Алексей Михайлович решил пожаловаться на бояр князю Трубецкому — не один Никита Иванович пугает сокрушением войска и разором царства. Недовольных больше, чем довольных. Одни и впрямь поляков боятся, помнят польские колотушки. Другим дорожные неудобства характер портят. В крестьянских избах ночевать, конечно, и вонюче, и блошисто, еда скороспелая, дорога тряская.
«Едут с нами отнюдь не единодушием, — писал государь, — наипаче двоедушием, как есть облака: иногда благопотребным воздухом, и благонадежным и уповательным явятся, иногда зноем и яростию, и ненастьем всяким злохитренным, и обычаем московским явятся, иногда злым отчаянием и погибель прорицают, иногда тихостию и бледностью лица своего отходят лукавым сердцем. Коротко вам пишу, потому что неколи писать, спешу в Вязьму…»
Закончив писать, государь беспомощно глянул на дверь.
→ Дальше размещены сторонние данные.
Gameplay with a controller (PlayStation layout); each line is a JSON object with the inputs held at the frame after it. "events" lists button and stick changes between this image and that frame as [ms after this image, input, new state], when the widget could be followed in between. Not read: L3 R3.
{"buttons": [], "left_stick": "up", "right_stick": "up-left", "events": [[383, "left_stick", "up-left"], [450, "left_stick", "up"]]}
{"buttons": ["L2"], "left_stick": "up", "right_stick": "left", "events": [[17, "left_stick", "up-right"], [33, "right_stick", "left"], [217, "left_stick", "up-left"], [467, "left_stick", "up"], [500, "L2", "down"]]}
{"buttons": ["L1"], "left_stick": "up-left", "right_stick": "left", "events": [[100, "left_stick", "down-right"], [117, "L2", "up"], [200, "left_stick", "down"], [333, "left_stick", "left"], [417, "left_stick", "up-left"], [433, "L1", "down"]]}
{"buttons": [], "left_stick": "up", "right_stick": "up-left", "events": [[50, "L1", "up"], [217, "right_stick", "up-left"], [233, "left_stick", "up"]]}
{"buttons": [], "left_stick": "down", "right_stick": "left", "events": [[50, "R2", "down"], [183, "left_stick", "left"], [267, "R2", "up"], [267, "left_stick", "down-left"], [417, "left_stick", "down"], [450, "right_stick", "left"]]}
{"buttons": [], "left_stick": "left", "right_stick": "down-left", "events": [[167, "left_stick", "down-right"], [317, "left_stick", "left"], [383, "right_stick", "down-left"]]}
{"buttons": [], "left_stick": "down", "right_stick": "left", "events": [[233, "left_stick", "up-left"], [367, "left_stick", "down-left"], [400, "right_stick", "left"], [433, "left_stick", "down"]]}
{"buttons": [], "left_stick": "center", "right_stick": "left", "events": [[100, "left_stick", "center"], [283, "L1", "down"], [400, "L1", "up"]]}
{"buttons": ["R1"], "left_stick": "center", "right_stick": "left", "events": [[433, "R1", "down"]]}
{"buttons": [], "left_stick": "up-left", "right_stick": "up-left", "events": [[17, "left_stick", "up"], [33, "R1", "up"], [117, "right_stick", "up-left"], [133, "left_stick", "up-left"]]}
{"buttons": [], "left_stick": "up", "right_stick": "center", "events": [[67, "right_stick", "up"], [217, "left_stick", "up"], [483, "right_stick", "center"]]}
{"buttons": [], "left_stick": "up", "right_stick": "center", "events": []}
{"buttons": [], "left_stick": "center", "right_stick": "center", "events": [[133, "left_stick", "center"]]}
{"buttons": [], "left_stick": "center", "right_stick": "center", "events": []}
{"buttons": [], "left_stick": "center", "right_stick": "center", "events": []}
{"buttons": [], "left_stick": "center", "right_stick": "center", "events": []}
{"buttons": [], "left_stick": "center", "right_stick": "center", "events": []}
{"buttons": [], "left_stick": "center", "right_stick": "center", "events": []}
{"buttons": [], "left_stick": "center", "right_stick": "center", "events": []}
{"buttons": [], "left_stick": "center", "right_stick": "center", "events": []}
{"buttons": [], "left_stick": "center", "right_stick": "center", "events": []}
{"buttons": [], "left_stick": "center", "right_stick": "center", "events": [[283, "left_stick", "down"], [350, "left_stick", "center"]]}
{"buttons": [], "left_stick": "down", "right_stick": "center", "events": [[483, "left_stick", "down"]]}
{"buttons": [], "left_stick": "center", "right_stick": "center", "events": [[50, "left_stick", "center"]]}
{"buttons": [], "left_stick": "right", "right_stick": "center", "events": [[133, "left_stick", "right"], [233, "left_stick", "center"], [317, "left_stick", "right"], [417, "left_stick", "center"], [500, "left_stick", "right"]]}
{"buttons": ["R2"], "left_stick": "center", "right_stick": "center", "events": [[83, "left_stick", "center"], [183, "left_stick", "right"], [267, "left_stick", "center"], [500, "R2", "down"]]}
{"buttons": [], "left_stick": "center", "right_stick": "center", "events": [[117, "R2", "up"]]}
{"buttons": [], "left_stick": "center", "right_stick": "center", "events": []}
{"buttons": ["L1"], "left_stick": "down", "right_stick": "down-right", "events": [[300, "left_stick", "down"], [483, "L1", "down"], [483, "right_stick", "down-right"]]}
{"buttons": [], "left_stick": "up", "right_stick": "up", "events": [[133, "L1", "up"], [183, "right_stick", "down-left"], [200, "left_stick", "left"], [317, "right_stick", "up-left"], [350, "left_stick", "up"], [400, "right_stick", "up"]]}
Царево письмо должен принять в свои руки думный дьяк, дьяк кликнет подьячего, подьячий писарей. Писаря с великим трепетом запечатают письмо и вернут подьячему. Подьячий — дьяку. Дьяк, испрашивая гонца, доложит о царском письме боярину Борису Ивановичу Морозову. Морозов прикажет кому-то из бояр, боярин пошлет за окольничим, окольничий за стольником. Стольник явится сначала к окольничему, окольничий пошлет его к боярину, боярин к Борису Ивановичу. Борис Иванович кликнет думного дьяка, дьяк велит принести письмо подьячему…
Томила Перфильев, не отрывая руки от листа, поднял голову:
— Государь, коли письмо готово, я его запечатаю и тотчас же отошлю.
— Отошли! — обрадовался царь. — Так-то скорее будет.
Отнес письмо на стол Томилы, весело поглядывая на своих верховных подьячих. Как раньше не догадался — свой нужно иметь приказ, свой собственный, где всякое дело будет и тайным и быстрым. И никого в том приказе из бояр или окольничих — не иметь!